The sample repository has the following content:
Content | Description |
---|---|
src/phi-3-sidecar | Docker image code that runs a Python FastAPI endpoint for the Phi-3 mini model. See How does the Phi-3 sidecar container work? |
src/webapp | A front-end .NET Blazor application. See How does the front-end app work? |
infra | Infrastructure-as-code for deploying a .NET web app in Azure. See Create Azure Developer CLI templates overview. |
azure.yaml | Azure Developer CLI configuration that deploys the Blazor application to App Service. See Create Azure Developer CLI templates overview. |
2. Deploy the front-end application
Sign into your Azure account by using the
azd auth login
command and following the prompt:azd auth login
Create the App Service app and deploy the code using the
azd up
command:azd up
The
azd up
command might take a few minutes to complete.azd up
uses the Bicep files in your projects to create an App Service app in the P2mv3 pricing tier, then deploys the .NET app insrc/webapp
.
3. Add the Phi-3 sidecar
This section assumes that you already built a Phi-3 Docker image and uploaded it to a registry. You'll use a preuploaded image in Microsoft Container Registry instead. To build and upload the image yourself, see How to build the Phi-3 Docker image locally.

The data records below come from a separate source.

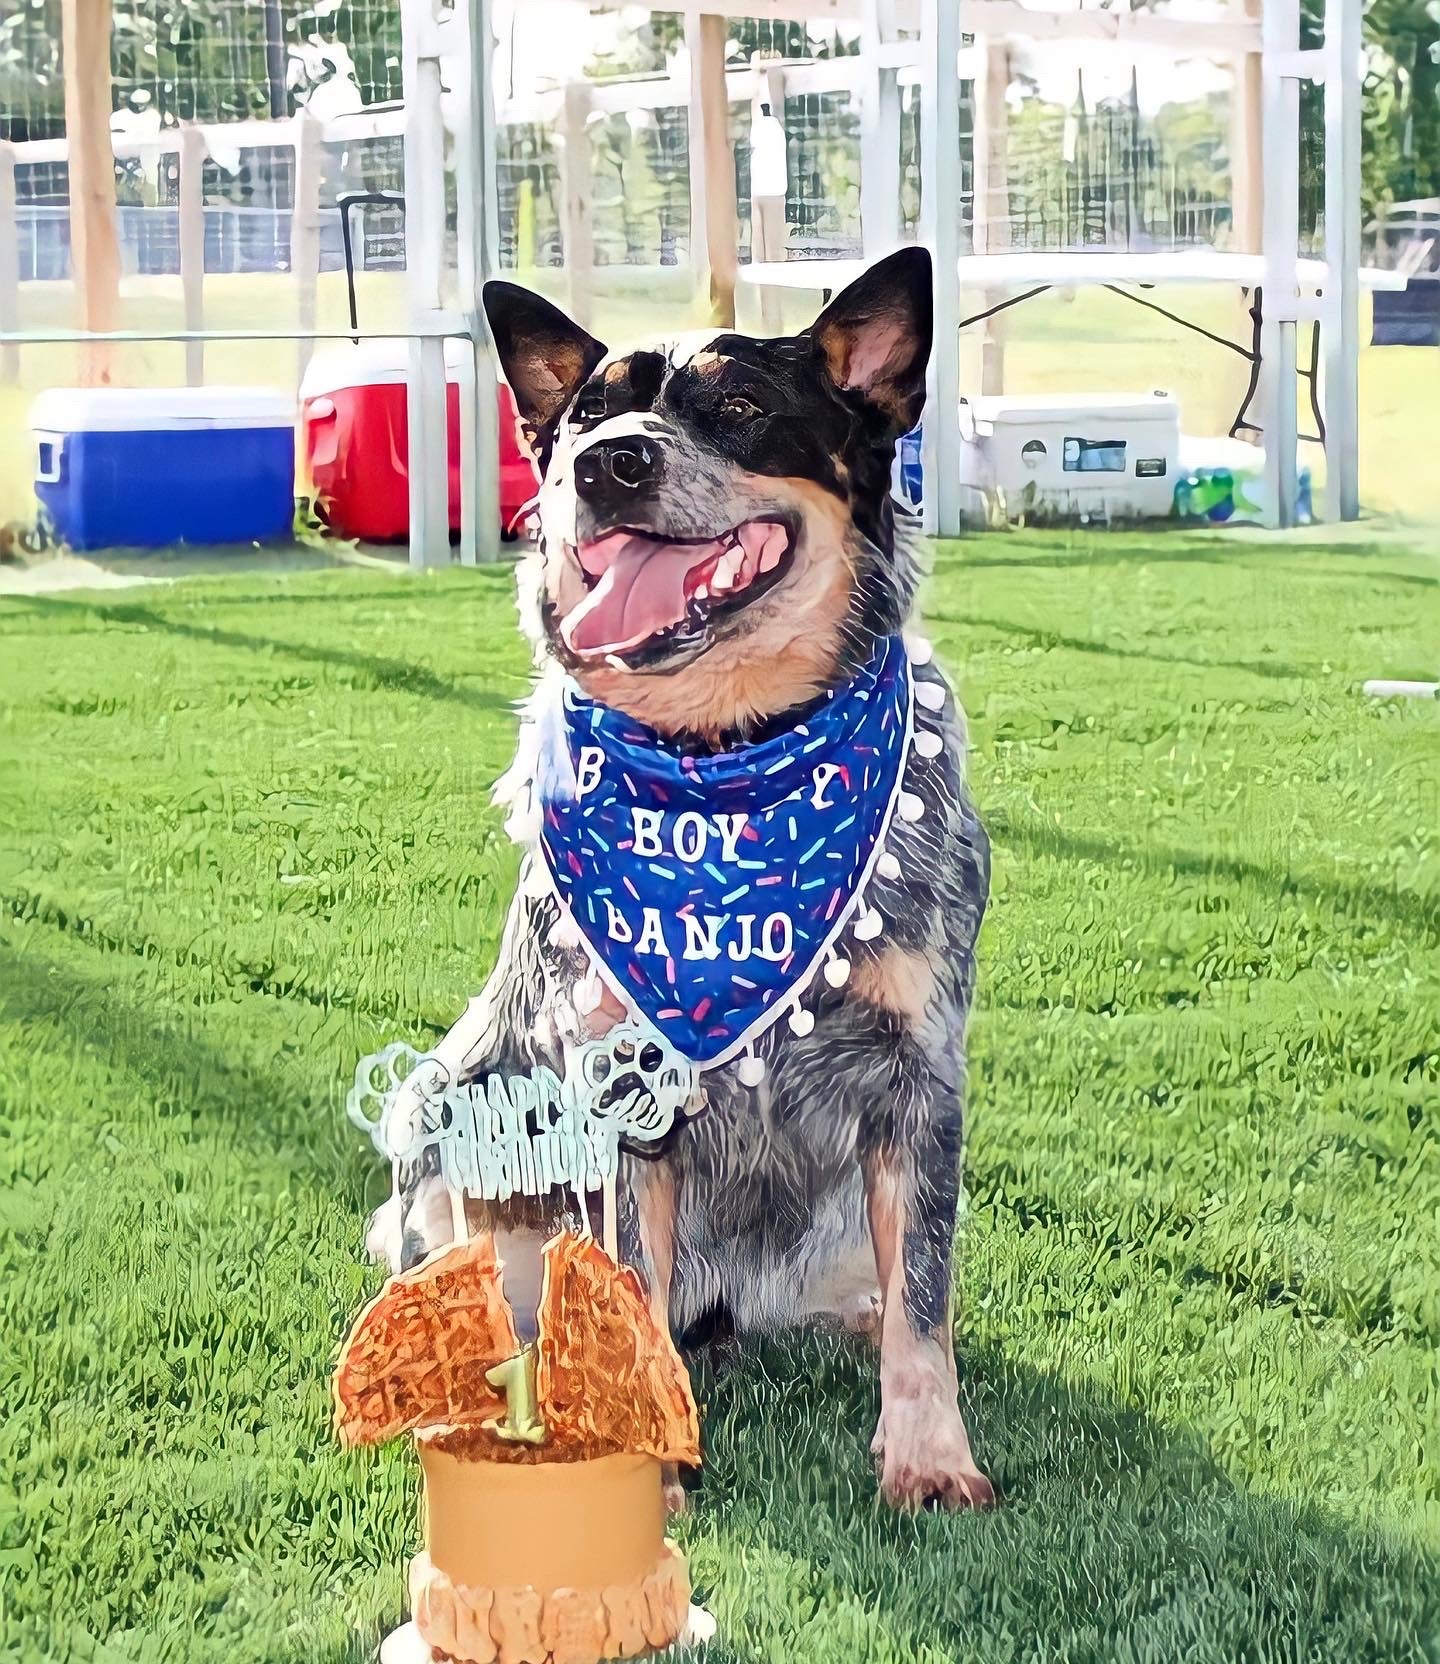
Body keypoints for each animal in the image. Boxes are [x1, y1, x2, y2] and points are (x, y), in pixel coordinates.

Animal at [376, 252, 992, 1517]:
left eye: (743, 403)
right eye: (584, 417)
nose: (608, 462)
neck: (726, 759)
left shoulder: (921, 1079)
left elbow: (927, 1297)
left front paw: (930, 1451)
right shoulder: (623, 1095)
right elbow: (625, 1295)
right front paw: (640, 1475)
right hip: (447, 1124)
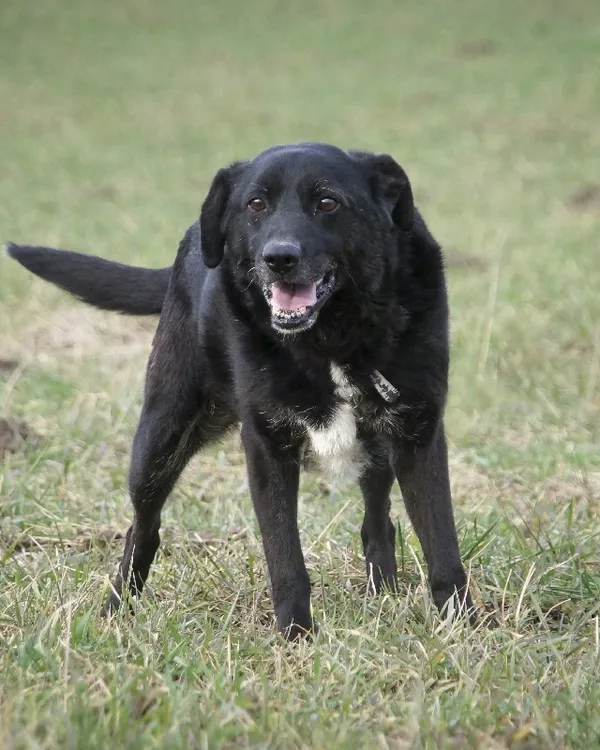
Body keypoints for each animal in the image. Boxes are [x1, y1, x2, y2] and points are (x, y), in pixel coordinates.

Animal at [4, 144, 474, 636]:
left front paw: (461, 626)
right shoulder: (266, 446)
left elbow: (442, 544)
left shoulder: (417, 434)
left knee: (378, 519)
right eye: (256, 205)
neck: (330, 338)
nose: (279, 258)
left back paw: (383, 590)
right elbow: (285, 558)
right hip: (160, 436)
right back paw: (116, 612)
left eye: (328, 203)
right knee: (143, 528)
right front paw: (296, 638)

- In the Azure portal, navigate to the app's management page.
- In the app's management page, from the left menu, select Deployment Center.
- Select the banner Interested in adding containers to run alongside your app? Click here to give it a try.

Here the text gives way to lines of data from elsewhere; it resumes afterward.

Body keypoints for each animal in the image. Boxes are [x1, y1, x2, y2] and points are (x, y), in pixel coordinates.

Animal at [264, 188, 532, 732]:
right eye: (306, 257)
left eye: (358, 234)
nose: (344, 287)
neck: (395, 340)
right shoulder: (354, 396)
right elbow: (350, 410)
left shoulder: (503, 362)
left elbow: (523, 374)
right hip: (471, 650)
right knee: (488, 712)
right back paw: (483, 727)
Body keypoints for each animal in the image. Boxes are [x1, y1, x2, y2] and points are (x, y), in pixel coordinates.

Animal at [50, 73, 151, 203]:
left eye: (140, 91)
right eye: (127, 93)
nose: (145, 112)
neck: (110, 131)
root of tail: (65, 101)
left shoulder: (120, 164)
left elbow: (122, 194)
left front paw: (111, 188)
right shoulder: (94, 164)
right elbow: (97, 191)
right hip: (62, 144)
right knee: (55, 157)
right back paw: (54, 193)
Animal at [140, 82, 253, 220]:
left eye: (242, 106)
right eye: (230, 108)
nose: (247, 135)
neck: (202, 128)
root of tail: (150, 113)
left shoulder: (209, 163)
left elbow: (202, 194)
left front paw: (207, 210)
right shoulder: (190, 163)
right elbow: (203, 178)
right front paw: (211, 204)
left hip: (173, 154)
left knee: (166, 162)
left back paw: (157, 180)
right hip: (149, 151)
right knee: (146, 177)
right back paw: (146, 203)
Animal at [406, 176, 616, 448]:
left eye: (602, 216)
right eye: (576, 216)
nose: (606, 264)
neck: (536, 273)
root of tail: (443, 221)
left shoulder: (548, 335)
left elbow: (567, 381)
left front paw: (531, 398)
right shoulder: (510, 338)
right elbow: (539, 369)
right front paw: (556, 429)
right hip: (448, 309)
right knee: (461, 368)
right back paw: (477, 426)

- When the page reloads, select the Containers (new) tab.
- Select Add and configure the new container as follows:
- Name: phi-3
- Image source: Other container registries
- Image type: Public
- Registry server URL: mcr.microsoft.com
- Image and tag: appsvc/docs/sidecars/sample-experiment:phi3-python-1.0
- Select Apply.
4. Verify the running app
In the AZD output, find the URL of your app and navigate to it in the browser. The URL looks like this in the AZD output:
Deploying services (azd deploy) (✓) Done: Deploying service web - Endpoint: https://<app-name>.azurewebsites.net/
Select a product, ask any question you like about it, and select Send.
Frequently asked questions
- How does the Phi-3 sidecar container work?

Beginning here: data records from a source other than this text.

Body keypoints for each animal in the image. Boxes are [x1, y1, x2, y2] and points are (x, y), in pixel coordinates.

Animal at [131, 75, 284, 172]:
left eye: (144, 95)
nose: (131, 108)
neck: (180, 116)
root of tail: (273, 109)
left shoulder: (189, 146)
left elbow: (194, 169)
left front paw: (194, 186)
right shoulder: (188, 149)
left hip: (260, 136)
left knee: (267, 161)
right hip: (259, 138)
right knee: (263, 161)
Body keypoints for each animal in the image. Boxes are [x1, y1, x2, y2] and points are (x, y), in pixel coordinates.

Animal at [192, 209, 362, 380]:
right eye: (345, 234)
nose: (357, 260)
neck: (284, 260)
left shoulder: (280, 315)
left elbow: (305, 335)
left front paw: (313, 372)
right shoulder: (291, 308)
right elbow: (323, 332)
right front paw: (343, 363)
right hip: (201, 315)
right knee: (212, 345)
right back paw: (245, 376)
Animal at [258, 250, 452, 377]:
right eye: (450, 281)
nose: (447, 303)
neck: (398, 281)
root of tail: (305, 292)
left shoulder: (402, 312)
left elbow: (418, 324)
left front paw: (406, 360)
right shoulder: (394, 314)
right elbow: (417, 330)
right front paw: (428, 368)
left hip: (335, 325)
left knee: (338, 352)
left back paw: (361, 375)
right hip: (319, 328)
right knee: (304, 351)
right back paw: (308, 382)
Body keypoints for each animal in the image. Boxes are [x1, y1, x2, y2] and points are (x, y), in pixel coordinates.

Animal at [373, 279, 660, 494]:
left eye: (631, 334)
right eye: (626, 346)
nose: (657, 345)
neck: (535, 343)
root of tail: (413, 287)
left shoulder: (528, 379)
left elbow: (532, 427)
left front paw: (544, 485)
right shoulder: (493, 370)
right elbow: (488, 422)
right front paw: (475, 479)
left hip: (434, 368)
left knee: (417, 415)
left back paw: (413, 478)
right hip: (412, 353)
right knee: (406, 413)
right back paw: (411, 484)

- How does the front-end app work?
- How to build the Phi-3 Docker image locally
How does the Phi-3 sidecar container work?
It runs a FastAPI application that listens on port 8000, as specified in its Dockerfile.
The application uses ONNX Runtime to load the Phi-3 model, then forwards the HTTP POST data to the model and streams the response from the model back to the client. For more information, see model_api.py.
How does the front-end app work?
It's a basic retrieval-augmented generation (RAG) application. It shows a Razor page that sends three pieces of information to the FastAPI endpoint (at localhost:8000
) in Send()
:
- Selected product
- Retrieved product description data
- User-submitted message
It then outputs the streamed response to the page. For more information, see Home.razor.
How to build the Phi-3 Docker image locally
To build the sidecar image yourself, you need to install Docker Desktop locally on your machine.
Clone the repository locally.
git clone https://github.com/Azure-Samples/ai-slm-in-app-service-sidecar cd ai-slm-in-app-service-sidecar
Change into the Phi-3 image's source directory and download the model locally.
cd src/phi-3-sidecar/ huggingface-cli download microsoft/Phi-3-mini-4k-instruct-onnx --local-dir ./Phi-3-mini-4k-instruct-onnx
The Dockerfile is configured to copy the model from ./Phi-3-mini-4k-instruct-onnx.
Build the Docker image. For example:
docker build --tag phi-3 .
To upload the built image to Azure Container Registry, see Push your first image to your Azure container registry using the Docker CLI.